----- Provided entries -----

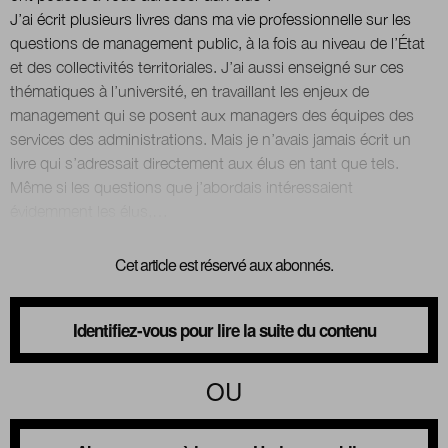
J’ai écrit plusieurs livres dans ma vie professionnelle sur les
questions de management public, à la fois au niveau de l’État
et des collectivités territoriales. J’ai aussi enseigné sur ces
thématiques à l’université, en travaillant les enjeux de
management qui se posent aux managers des équipes des
services des administrations. Mais je n’avais jamais écrit un
livre qui s’adressait directement aux élus en tant que tels.
Même si les questions que j’abordais intéressaient
Cet article est réservé aux abonnés.
Identifiez-vous pour lire la suite du contenu
OU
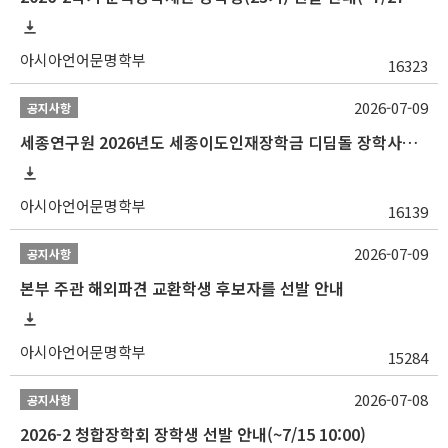
아시아언어문명학부
16323
2026-07-09
공지사항
세종연구원 2026년도 세종이도인재장학금 디딤돌 장학사업 학자금대출 관련분야(원금상환, 이자지원) 신청 사업 안내
아시아언어문명학부
16139
2026-07-09
공지사항
본부 주관 해외파견 교환학생 후보자를 선발 안내
아시아언어문명학부
15284
2026-07-08
공지사항
2026-2 청합장학회 장학생 선발 안내(~7/15 10:00)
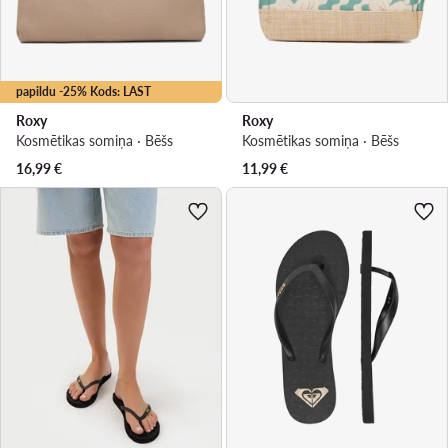
papildu -25% Kods: LAST
Roxy
Roxy
Kosmētikas somiņa · Bēšs
Kosmētikas somiņa · Bēšs
16,99
€
11,99
€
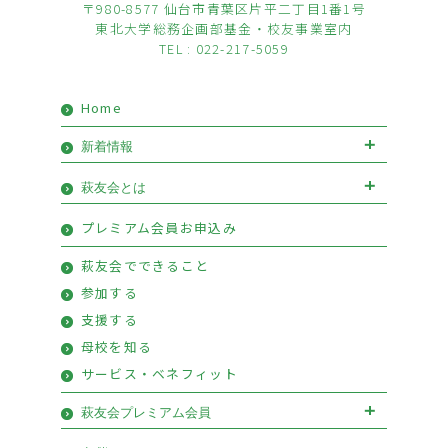
〒980-8577 仙台市青葉区片平二丁目1番1号
東北大学総務企画部基金・校友事業室内
TEL : 022-217-5059
Home
新着情報
お知らせ
イベント
萩友会とは
会長挨拶
優待情報
プレミアム会員お申込み
萩友会のご案内
活動報告
萩友会でできること
参加する
支援する
母校を知る
サービス・ベネフィット
萩友会プレミアム会員
萩友会プレミアム会員お申込み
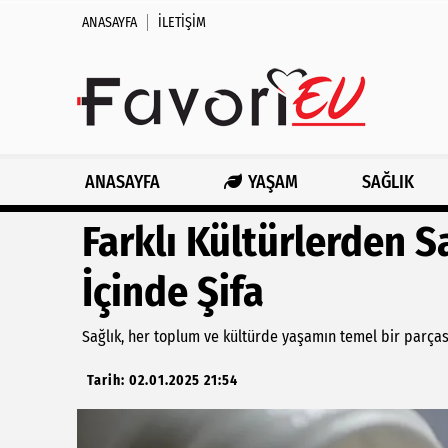
ANASAYFA
İLETIŞIM
ANASAYFA
YAŞAM
SAĞLIK
Farklı Kültürlerden Sa
İçinde Şifa
Sağlık, her toplum ve kültürde yaşamın temel bir parçası
Tarih: 02.01.2025 21:54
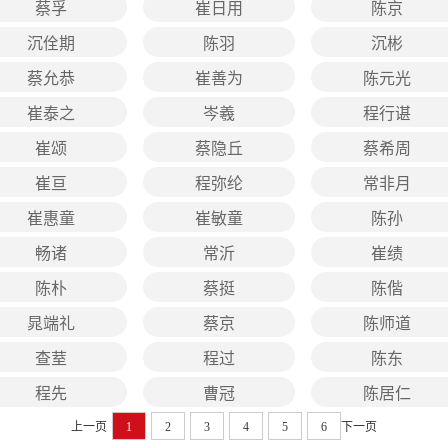
蔡孚
崔日用
陈京
沉佺期
陈羽
沉彬
蔡允恭
崔善为
陈元光
崔泰之
岑羲
程行谌
崔颂
蔡隐丘
蔡希周
崔亘
程弥纶
常非月
崔惠童
崔敏童
陈孙
畅诸
常沂
崔绩
陈朴
蔡挺
陈偕
晁端礼
蔡京
陈师道
查荎
程过
陈东
程先
曹冠
陈居仁
上一页
1
2
3
4
5
6
下一页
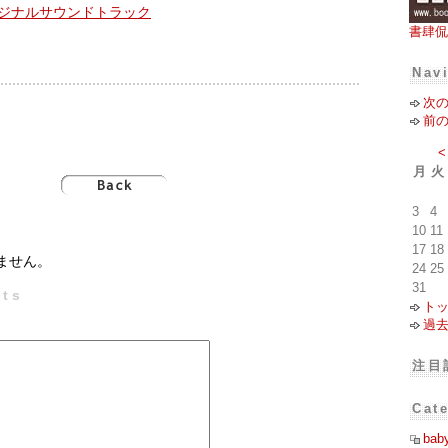
書肆侃
Nav
次
前
<
月
火
3
4
10
11
17
18
ません。
24
25
31
ts
ト
過
注目
Cat
bab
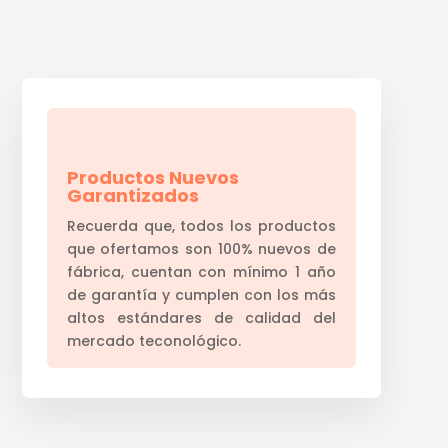
Productos Nuevos
Garantizados
Recuerda que, todos los productos
que ofertamos son 100% nuevos de
fábrica, cuentan con mínimo 1 año
de garantía y cumplen con los más
altos estándares de calidad del
mercado teconológico.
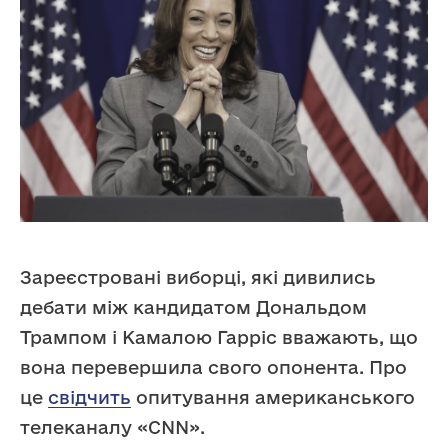
Зареєстровані виборці, які дивились
дебати між кандидатом Дональдом
Трампом і Камалою Гарріс вважають, що
вона перевершила свого опонента. Про
це
свідчить
опитування американського
телеканалу «CNN».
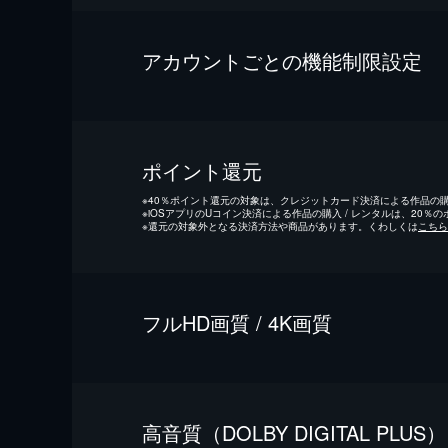
アカウントごとの機能制限設定
ポイント還元
※
40％ポイント還元の対象は、クレジットカード決済による作品の購入
※
iOSアプリのUコイン決済による作品の購入 / レンタルは、20％
※
還元の対象外となる決済方法や商品があります。くわしくは
こちら
フルHD画質 / 4K画質
⾼⾳質（DOLBY DIGITAL PLUS）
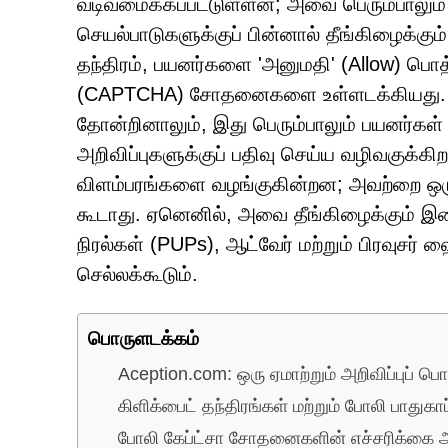
வடிவமைக்கப்பட்டுள்ளன; அவை பெரும்பாலும்
செயல்பாடுகளுக்குப் பின்னால் தீங்கிழைக்
தந்திரம், பயனர்களை 'அனுமதி' (Allow) பொத
(CAPTCHA) சோதனைகளை உள்ளடக்கியது. இது
தோன்றினாலும், இது பெரும்பாலும் பயனர்கள்
அறிவிப்புகளுக்குப் பதிவு செய்ய வழிவகுக்கிற
விளம்பரங்களை வழங்குகின்றன; அவற்றை ஒ
கூடாது. ஏனெனில், அவை தீங்கிழைக்கும்
நிரல்கள் (PUPs), ஆட்வேர் மற்றும் பிரவுசர
செல்லக்கூடும்.
பொருளடக்கம்
Aception.com: ஒரு ஏமாற்றும் அறிவிப்புப் பொ
கிளிக்பைட் தந்திரங்கள் மற்றும் போலி பாதுகாப
போலி கேப்ட்சா சோதனைகளின் எச்சரிக்கை அ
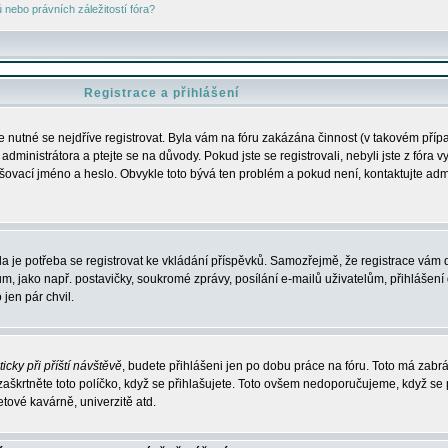
nebo právních záležitostí fóra?
Registrace a přihlášení
je nutné se nejdříve registrovat. Byla vám na fóru zakázána činnost (v takovém příp
dministrátora a ptejte se na důvody. Pokud jste se registrovali, nebyli jste z fóra v
lašovací jméno a heslo. Obvykle toto bývá ten problém a pokud není, kontaktujte ad
da je potřeba se registrovat ke vkládání příspěvků. Samozřejmě, že registrace vám d
ako např. postavičky, soukromé zprávy, posílání e-mailů uživatelům, přihlášení d
jen pár chvil.
icky při příští návštěvě
, budete přihlášeni jen po dobu práce na fóru. Toto má zabrá
 zaškrtněte toto políčko, když se přihlašujete. Toto ovšem nedoporučujeme, když se 
etové kavárně, univerzitě atd.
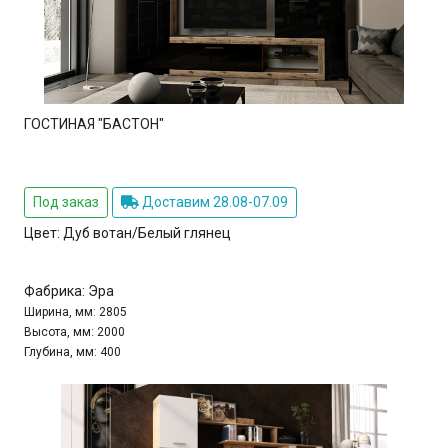
ГОСТИНАЯ "БАСТОН"
Под заказ
Доставим 28.08-07.09
Цвет:
Дуб вотан/Белый глянец
Фабрика:
Эра
Ширина, мм:
2805
Высота, мм:
2000
Глубина, мм:
400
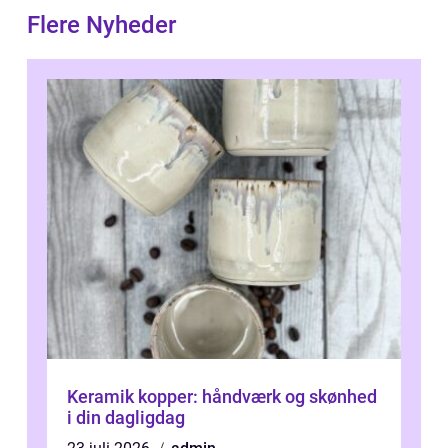
Flere Nyheder
Keramik kopper: håndværk og skønhed
i din dagligdag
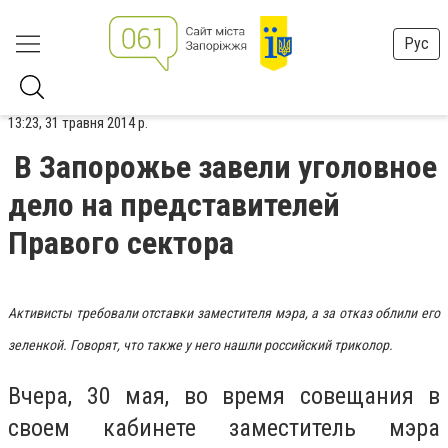
Рус
13:23, 31 травня 2014 р.
В Запорожье завели уголовное
дело на представителей
Правого сектора
Активисты требовали отставки заместителя мэра, а за отказ облили его
зеленкой. Говорят, что также у него нашли российский триколор.
Вчера, 30 мая, во время совещания в
своем кабинете заместитель мэра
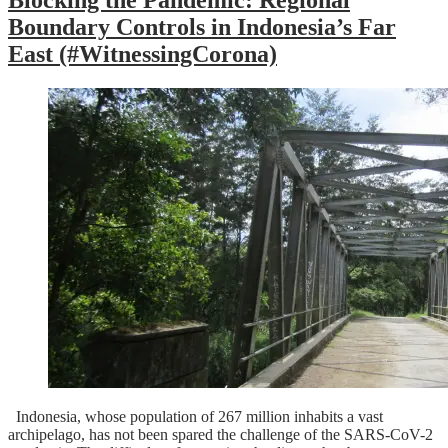
Blocking the Pandemic: Regional
Boundary Controls in Indonesia’s Far
East (#WitnessingCorona)
Indonesia, whose population of 267 million inhabits a vast
archipelago, has not been spared the challenge of the SARS-CoV-2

-----

To-do item
Print the text of every entry above exactly as it appears, line for line, and leave out the pictures.

Written reply
J’ai écrit plusieurs livres dans ma vie professionnelle sur les
questions de management public, à la fois au niveau de l’État
et des collectivités territoriales. J’ai aussi enseigné sur ces
thématiques à l’université, en travaillant les enjeux de
management qui se posent aux managers des équipes des
services des administrations. Mais je n’avais jamais écrit un
livre qui s’adressait directement aux élus en tant que tels.
Même si les questions que j’abordais intéressaient
Cet article est réservé aux abonnés.
Identifiez-vous pour lire la suite du contenu
OU
아시아언어문명학부
16323
2026-07-09
공지사항
세종연구원 2026년도 세종이도인재장학금 디딤돌 장학사업 학자금대출 관련분야(원금상환, 이자지원) 신청 사업 안내
아시아언어문명학부
16139
2026-07-09
공지사항
본부 주관 해외파견 교환학생 후보자를 선발 안내
아시아언어문명학부
15284
2026-07-08
공지사항
2026-2 청합장학회 장학생 선발 안내(~7/15 10:00)
papildu -25% Kods: LAST
Roxy
Roxy
Kosmētikas somiņa · Bēšs
Kosmētikas somiņa · Bēšs
16,99
€
11,99
€
〒980-8577 仙台市青葉区片平二丁目1番1号
東北大学総務企画部基金・校友事業室内
TEL : 022-217-5059
Home
新着情報
お知らせ
イベント
萩友会とは
会長挨拶
優待情報
プレミアム会員お申込み
萩友会のご案内
活動報告
萩友会でできること
参加する
支援する
母校を知る
サービス・ベネフィット
萩友会プレミアム会員
萩友会プレミアム会員お申込み
ANASAYFA
İLETIŞIM
ANASAYFA
YAŞAM
SAĞLIK
Farklı Kültürlerden Sa
İçinde Şifa
Sağlık, her toplum ve kültürde yaşamın temel bir parçası
Tarih: 02.01.2025 21:54
蔡孚
崔日用
陈京
沉佺期
陈羽
沉彬
蔡允恭
崔善为
陈元光
崔泰之
岑羲
程行谌
崔颂
蔡隐丘
蔡希周
崔亘
程弥纶
常非月
崔惠童
崔敏童
陈孙
畅诸
常沂
崔绩
陈朴
蔡挺
陈偕
晁端礼
蔡京
陈师道
查荎
程过
陈东
程先
曹冠
陈居仁
上一页
1
2
3
4
5
6
下一页
書肆侃
Nav
次
前
<
月
火
3
4
10
11
17
18
ません。
24
25
31
ts
ト
過
注目
Cat
bab
Productos Nuevos
Garantizados
Recuerda que, todos los productos
que ofertamos son 100% nuevos de
fábrica, cuentan con mínimo 1 año
de garantía y cumplen con los más
altos estándares de calidad del
mercado teconológico.
Зареєстровані виборці, які дивились
дебати між кандидатом Дональдом
Трампом і Камалою Гарріс вважають, що
вона перевершила свого опонента. Про
це
свідчить
опитування американського
телеканалу «CNN».
アカウントごとの機能制限設定
ポイント還元
※
40％ポイント還元の対象は、クレジットカード決済による作品の購入
※
iOSアプリのUコイン決済による作品の購入 / レンタルは、20％
※
還元の対象外となる決済方法や商品があります。くわしくは
こちら
フルHD画質 / 4K画質
⾼⾳質（DOLBY DIGITAL PLUS）
வடிவமைக்கப்பட்டுள்ளன; அவை பெரும்பாலும்
செயல்பாடுகளுக்குப் பின்னால் தீங்கிழைக்
தந்திரம், பயனர்களை 'அனுமதி' (Allow) பொத
(CAPTCHA) சோதனைகளை உள்ளடக்கியது. இது
தோன்றினாலும், இது பெரும்பாலும் பயனர்கள்
அறிவிப்புகளுக்குப் பதிவு செய்ய வழிவகுக்கிற
விளம்பரங்களை வழங்குகின்றன; அவற்றை ஒ
கூடாது. ஏனெனில், அவை தீங்கிழைக்கும்
நிரல்கள் (PUPs), ஆட்வேர் மற்றும் பிரவுசர
செல்லக்கூடும்.
பொருளடக்கம்
Aception.com: ஒரு ஏமாற்றும் அறிவிப்புப் பொ
கிளிக்பைட் தந்திரங்கள் மற்றும் போலி பாதுகாப
போலி கேப்ட்சா சோதனைகளின் எச்சரிக்கை அ
nebo právních záležitostí fóra?
Registrace a přihlášení
je nutné se nejdříve registrovat. Byla vám na fóru zakázána činnost (v takovém příp
dministrátora a ptejte se na důvody. Pokud jste se registrovali, nebyli jste z fóra v
lašovací jméno a heslo. Obvykle toto bývá ten problém a pokud není, kontaktujte ad
da je potřeba se registrovat ke vkládání příspěvků. Samozřejmě, že registrace vám d
ako např. postavičky, soukromé zprávy, posílání e-mailů uživatelům, přihlášení d
jen pár chvil.
icky při příští návštěvě
, budete přihlášeni jen po dobu práce na fóru. Toto má zabrá
 zaškrtněte toto políčko, když se přihlašujete. Toto ovšem nedoporučujeme, když se 
etové kavárně, univerzitě atd.
ГОСТИНАЯ "БАСТОН"
Под заказ
Доставим 28.08-07.09
Цвет:
Дуб вотан/Белый глянец
Фабрика:
Эра
Ширина, мм:
2805
Высота, мм:
2000
Глубина, мм:
400
Flere Nyheder
Keramik kopper: håndværk og skønhed
i din dagligdag
Рус
13:23, 31 травня 2014 р.
В Запорожье завели уголовное
дело на представителей
Правого сектора
Активисты требовали отставки заместителя мэра, а за отказ облили его
зеленкой. Говорят, что также у него нашли российский триколор.
Вчера, 30 мая, во время совещания в
своем кабинете заместитель мэра
Blocking the Pandemic: Regional
Boundary Controls in Indonesia’s Far
East (#WitnessingCorona)
Indonesia, whose population of 267 million inhabits a vast
archipelago, has not been spared the challenge of the SARS-CoV-2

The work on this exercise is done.